(Data shown)
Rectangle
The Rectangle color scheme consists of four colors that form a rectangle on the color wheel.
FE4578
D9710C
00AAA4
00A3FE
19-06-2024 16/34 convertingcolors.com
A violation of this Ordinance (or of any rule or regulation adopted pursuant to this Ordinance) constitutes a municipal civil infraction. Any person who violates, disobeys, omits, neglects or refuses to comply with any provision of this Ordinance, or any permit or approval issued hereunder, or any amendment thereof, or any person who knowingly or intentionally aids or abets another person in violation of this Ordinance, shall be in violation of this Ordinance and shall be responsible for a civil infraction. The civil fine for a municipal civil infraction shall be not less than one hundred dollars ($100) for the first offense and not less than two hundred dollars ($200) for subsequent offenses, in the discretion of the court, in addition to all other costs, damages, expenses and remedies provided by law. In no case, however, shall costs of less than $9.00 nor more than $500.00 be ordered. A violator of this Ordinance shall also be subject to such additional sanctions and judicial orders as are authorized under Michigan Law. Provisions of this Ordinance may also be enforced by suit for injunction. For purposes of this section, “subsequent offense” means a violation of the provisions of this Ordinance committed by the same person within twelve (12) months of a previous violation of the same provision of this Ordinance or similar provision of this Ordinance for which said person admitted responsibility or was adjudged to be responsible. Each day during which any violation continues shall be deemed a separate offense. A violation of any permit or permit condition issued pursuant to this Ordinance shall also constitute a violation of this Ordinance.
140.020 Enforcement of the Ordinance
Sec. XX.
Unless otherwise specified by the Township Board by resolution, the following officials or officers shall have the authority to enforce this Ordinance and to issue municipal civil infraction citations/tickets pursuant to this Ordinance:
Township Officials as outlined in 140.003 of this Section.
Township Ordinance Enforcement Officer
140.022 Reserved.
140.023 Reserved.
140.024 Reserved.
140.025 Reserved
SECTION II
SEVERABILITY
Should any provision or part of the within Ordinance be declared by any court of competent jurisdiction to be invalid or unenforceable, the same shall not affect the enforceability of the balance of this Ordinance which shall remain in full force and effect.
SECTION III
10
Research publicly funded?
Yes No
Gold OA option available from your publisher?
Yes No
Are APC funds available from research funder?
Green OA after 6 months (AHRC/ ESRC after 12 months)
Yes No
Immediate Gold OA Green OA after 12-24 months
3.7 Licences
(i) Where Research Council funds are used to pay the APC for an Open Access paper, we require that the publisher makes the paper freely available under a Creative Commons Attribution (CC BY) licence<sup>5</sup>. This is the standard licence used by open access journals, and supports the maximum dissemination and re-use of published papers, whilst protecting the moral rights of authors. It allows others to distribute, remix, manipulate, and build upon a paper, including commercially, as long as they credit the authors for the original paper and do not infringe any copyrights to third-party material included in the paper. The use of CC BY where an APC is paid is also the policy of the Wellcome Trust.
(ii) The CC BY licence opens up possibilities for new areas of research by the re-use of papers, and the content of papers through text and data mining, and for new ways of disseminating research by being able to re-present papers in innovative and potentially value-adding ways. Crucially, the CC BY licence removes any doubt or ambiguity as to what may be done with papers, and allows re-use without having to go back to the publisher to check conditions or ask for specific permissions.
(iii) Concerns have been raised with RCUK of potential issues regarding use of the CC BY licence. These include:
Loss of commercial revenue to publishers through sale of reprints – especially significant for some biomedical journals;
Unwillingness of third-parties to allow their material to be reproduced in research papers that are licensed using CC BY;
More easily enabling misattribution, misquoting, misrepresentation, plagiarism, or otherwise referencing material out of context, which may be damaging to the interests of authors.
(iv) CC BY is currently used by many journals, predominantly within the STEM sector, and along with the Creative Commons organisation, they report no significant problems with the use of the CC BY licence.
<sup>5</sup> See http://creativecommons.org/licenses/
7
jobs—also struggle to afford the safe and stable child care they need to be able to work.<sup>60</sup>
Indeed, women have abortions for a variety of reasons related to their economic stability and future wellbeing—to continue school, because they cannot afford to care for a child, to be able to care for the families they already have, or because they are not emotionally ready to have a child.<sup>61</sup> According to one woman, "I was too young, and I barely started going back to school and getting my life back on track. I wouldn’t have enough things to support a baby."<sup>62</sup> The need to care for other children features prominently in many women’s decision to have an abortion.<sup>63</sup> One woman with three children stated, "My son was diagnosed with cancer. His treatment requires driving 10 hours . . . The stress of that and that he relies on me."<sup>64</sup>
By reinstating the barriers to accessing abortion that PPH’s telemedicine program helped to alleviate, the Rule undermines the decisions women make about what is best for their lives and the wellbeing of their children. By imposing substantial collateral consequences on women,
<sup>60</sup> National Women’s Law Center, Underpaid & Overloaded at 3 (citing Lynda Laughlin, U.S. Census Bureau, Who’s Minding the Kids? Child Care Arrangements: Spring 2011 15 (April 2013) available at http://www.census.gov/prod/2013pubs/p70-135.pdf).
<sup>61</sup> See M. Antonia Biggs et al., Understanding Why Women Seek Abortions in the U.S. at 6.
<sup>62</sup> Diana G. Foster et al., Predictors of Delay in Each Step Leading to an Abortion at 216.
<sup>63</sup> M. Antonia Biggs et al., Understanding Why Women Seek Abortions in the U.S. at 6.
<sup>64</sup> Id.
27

(Task details) The exact lines of the material above starting at the one that contains "Immediate Gold OA Green OA after 12-24 months" and ending at the one that contains "Loss of commercial" are what to retype; leave out everything else.

(Expected answer)
Immediate Gold OA Green OA after 12-24 months
3.7 Licences
(i) Where Research Council funds are used to pay the APC for an Open Access paper, we require that the publisher makes the paper freely available under a Creative Commons Attribution (CC BY) licence<sup>5</sup>. This is the standard licence used by open access journals, and supports the maximum dissemination and re-use of published papers, whilst protecting the moral rights of authors. It allows others to distribute, remix, manipulate, and build upon a paper, including commercially, as long as they credit the authors for the original paper and do not infringe any copyrights to third-party material included in the paper. The use of CC BY where an APC is paid is also the policy of the Wellcome Trust.
(ii) The CC BY licence opens up possibilities for new areas of research by the re-use of papers, and the content of papers through text and data mining, and for new ways of disseminating research by being able to re-present papers in innovative and potentially value-adding ways. Crucially, the CC BY licence removes any doubt or ambiguity as to what may be done with papers, and allows re-use without having to go back to the publisher to check conditions or ask for specific permissions.
(iii) Concerns have been raised with RCUK of potential issues regarding use of the CC BY licence. These include:
Loss of commercial revenue to publishers through sale of reprints – especially significant for some biomedical journals;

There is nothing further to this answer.